My experience of this fellowship from the NEA is that it feels above all a gesture of optimism--not a reward for past work, but an invitation to the new. The fellowship arrived at a hinge-time for me: just in time to assist with the last few poems and work of revision on a new book (After, HarperCollins, 2006) and then to carry me into the first poems arriving, so to speak, after After.
The work following a book's completion is for me always more than a little tentative, exploratory, unsure. It feels as if I must relearn to walk or to swim, must relearn who I am. Am I the writer of those poems now printed in ink that doesn't run if left out in the rain, or am I someone else, elusive and unknowable, still to be found? My hope is always for the latter. Mid-year now in the fellowship, I can say that the support the NEA offers has brought the solitude and silence in which I can ponder, write, revise, consider, range, experiment, feel, and saturate myself in the necessary freedoms out of which new words, thoughts, images, gestures, and musics can arise.

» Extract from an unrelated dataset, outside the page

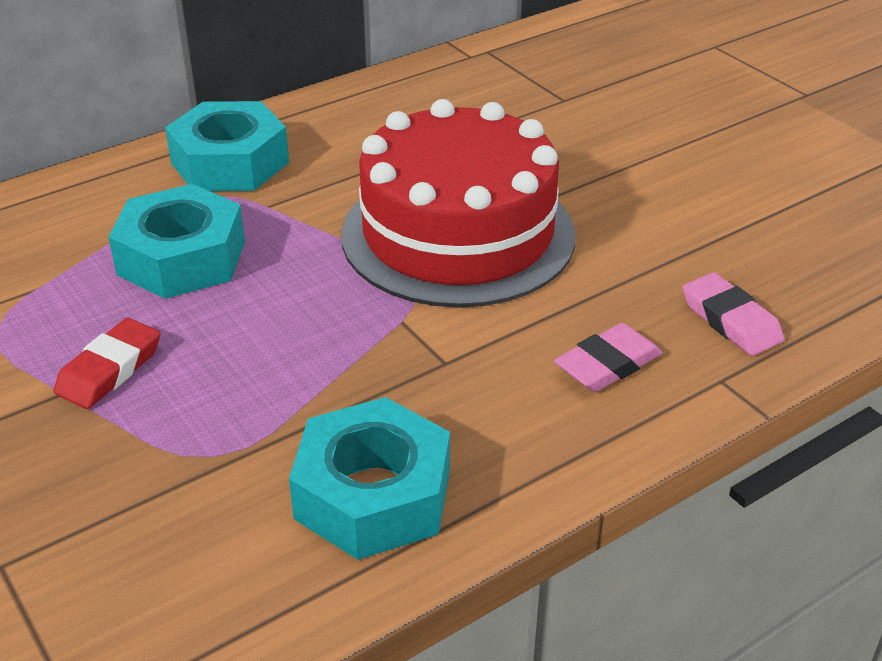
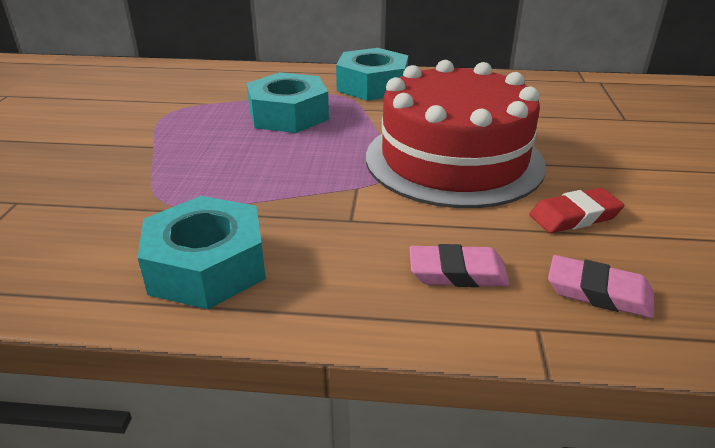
camera: 40 degrees right, 5 degrees down
red eraser [54,318,160,409] -> red eraser moved to [529,188,624,233]
pink eraser [683,272,784,356] -> pink eraser turned 75 degrees counterclockwise [548,255,654,319]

It's exceedingly rare, I find, that the outside world ever says to a poet, "Please, would you write now for a while?" Such a request knits a solitary person into the fabric of the whole, with a support that is more than simply financial. Such a request cannot help but make a difference to the conversation an individual joins into when prospecting for poems. At least I feel it to be so.
The Bell Zygmunt
For fertility, a new bride is lifted to touch it with her left hand,
or possibly kiss it.
The sound close in, my friend told me later, is almost silent.

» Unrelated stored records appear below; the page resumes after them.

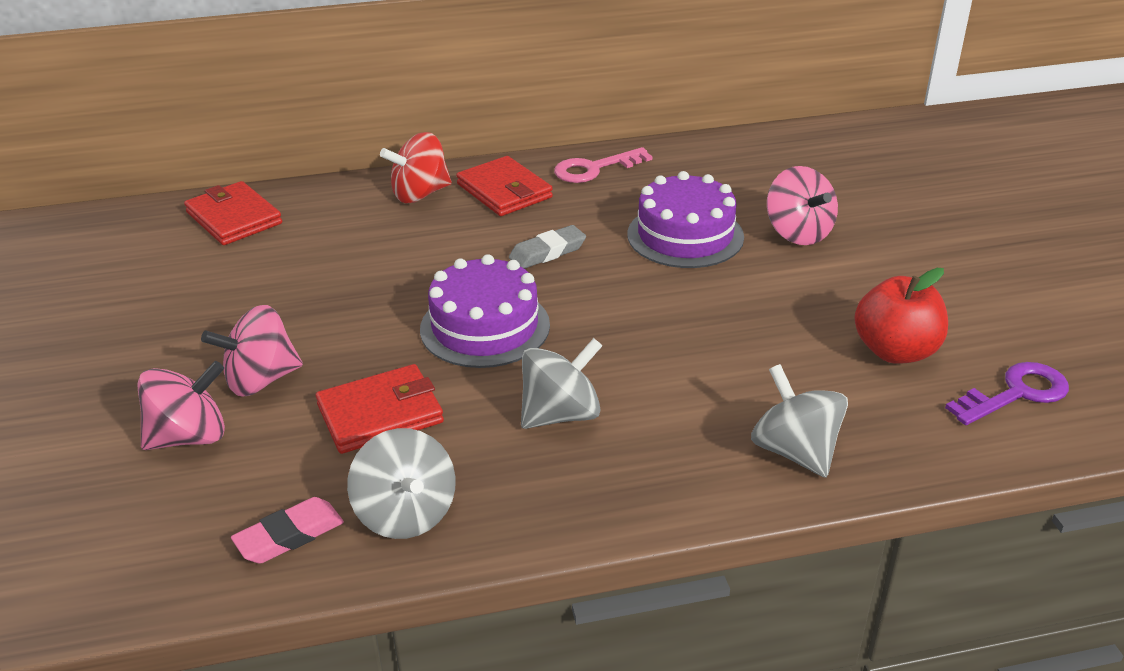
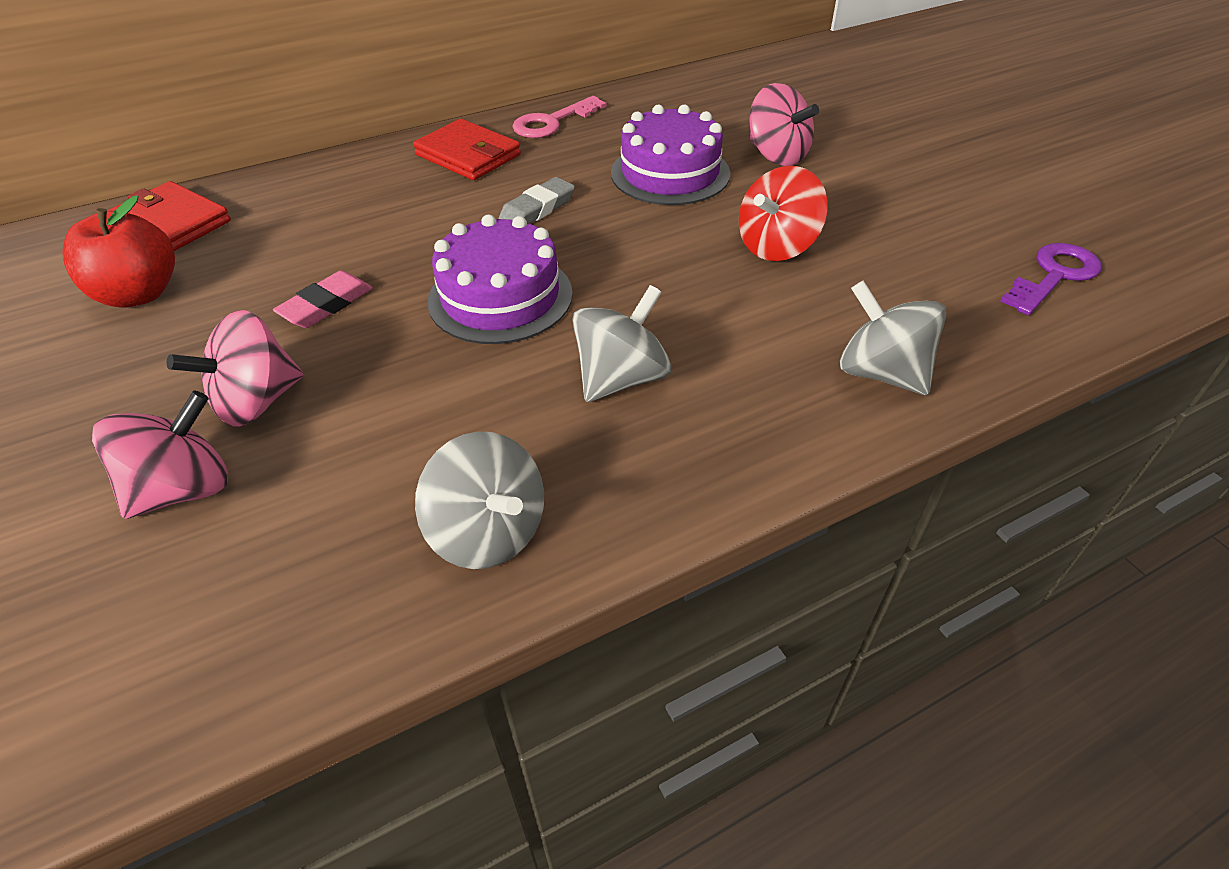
camera: 15 degrees left, 10 degrees up
pink eraser [231,497,344,564] -> pink eraser moved to [273,271,373,328]
red wallet [316,364,444,454] -> none
red spinning top [380,132,452,203] -> red spinning top moved to [739,166,827,261]
red apple [854,268,948,364] -> red apple moved to [62,195,175,308]

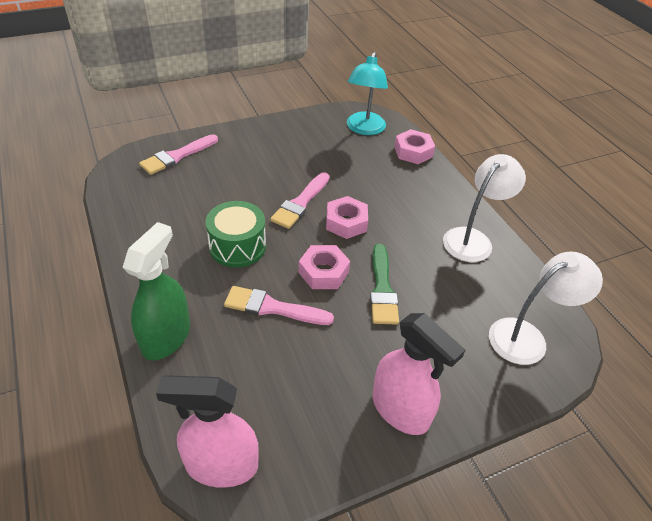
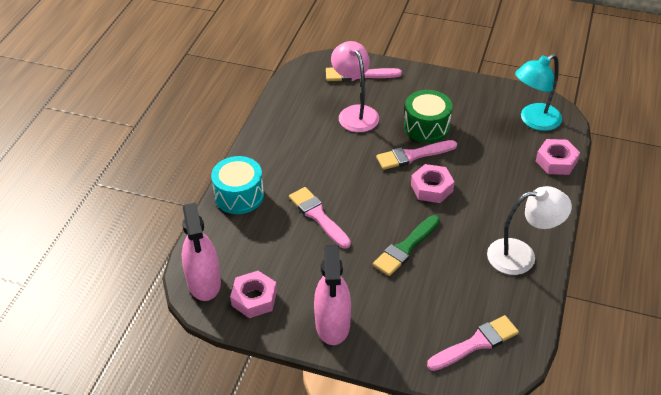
camera: 45 degrees right, 0 degrees up
green spray bottle [123,222,190,361] -> turquoise drum [211,156,264,214]
pink spray bottle [156,375,259,488] -> pink spray bottle turned 150 degrees counterclockwise [182,203,221,301]
green drum [206,201,266,268] -> green drum moved to [404,90,452,143]
pink nut [299,245,350,289] -> pink nut moved to [230,271,277,318]
white lamp [489,252,603,365] -> pink brush [427,315,519,371]
none -> pink lamp [331,41,379,132]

At ten kilometers, even those who have never heard it know what it is.
If you stand near during thunder, she said,
you will hear a reply.
Six weeks and six days from the phone's small ringing,
replying was over.
She who cooked lamb and loved wine and wild mushroom pastas.
She who when I saw her last was silent as the great Zygmunt mostly is,
a ventilator's clapper between her dry lips.

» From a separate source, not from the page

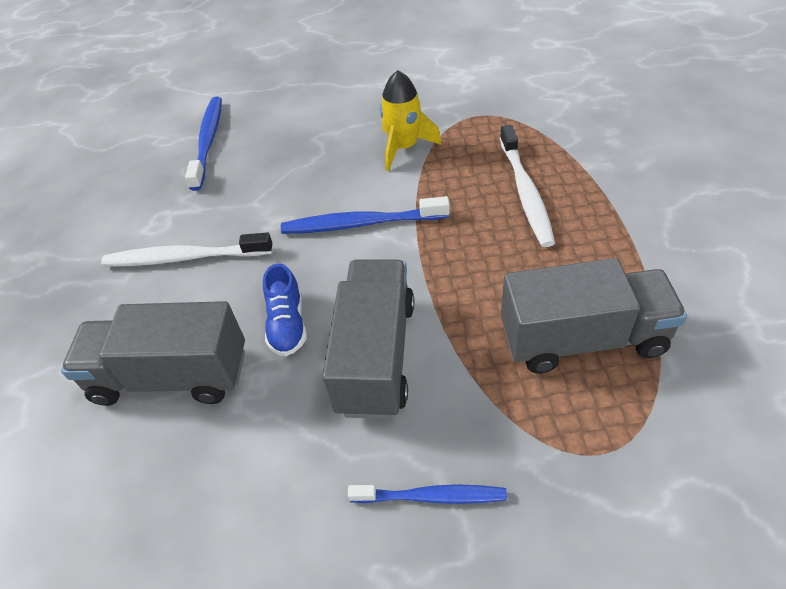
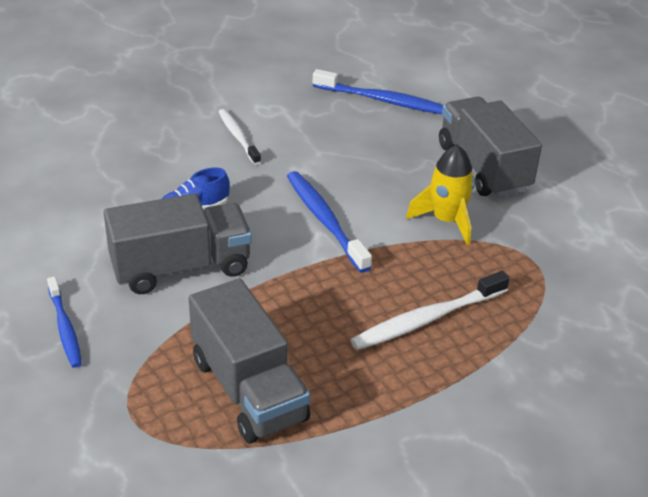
camera: 60 degrees right, 10 degrees down
grey truck [61,301,245,406] -> grey truck moved to [439,96,542,198]
white toothbrush [101,232,273,266] -> white toothbrush [218,109,261,165], size x0.66
blue toothbrush [185,97,222,191] -> blue toothbrush turned 45 degrees clockwise [313,69,443,114]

Because I could, I spoke. She laid her palm on my cheek to answer.
And soon again, to say it was time to leave.
I put my lips near the place a tube went into
the back of one hand.
The kiss - as if it knew what I did not yet - both full and formal.
As one would kiss the ring of a cardinal, or the rim
of that cold iron bell, whose speech can mean "Great joy,"
or - equally - "The city is burning. Come.”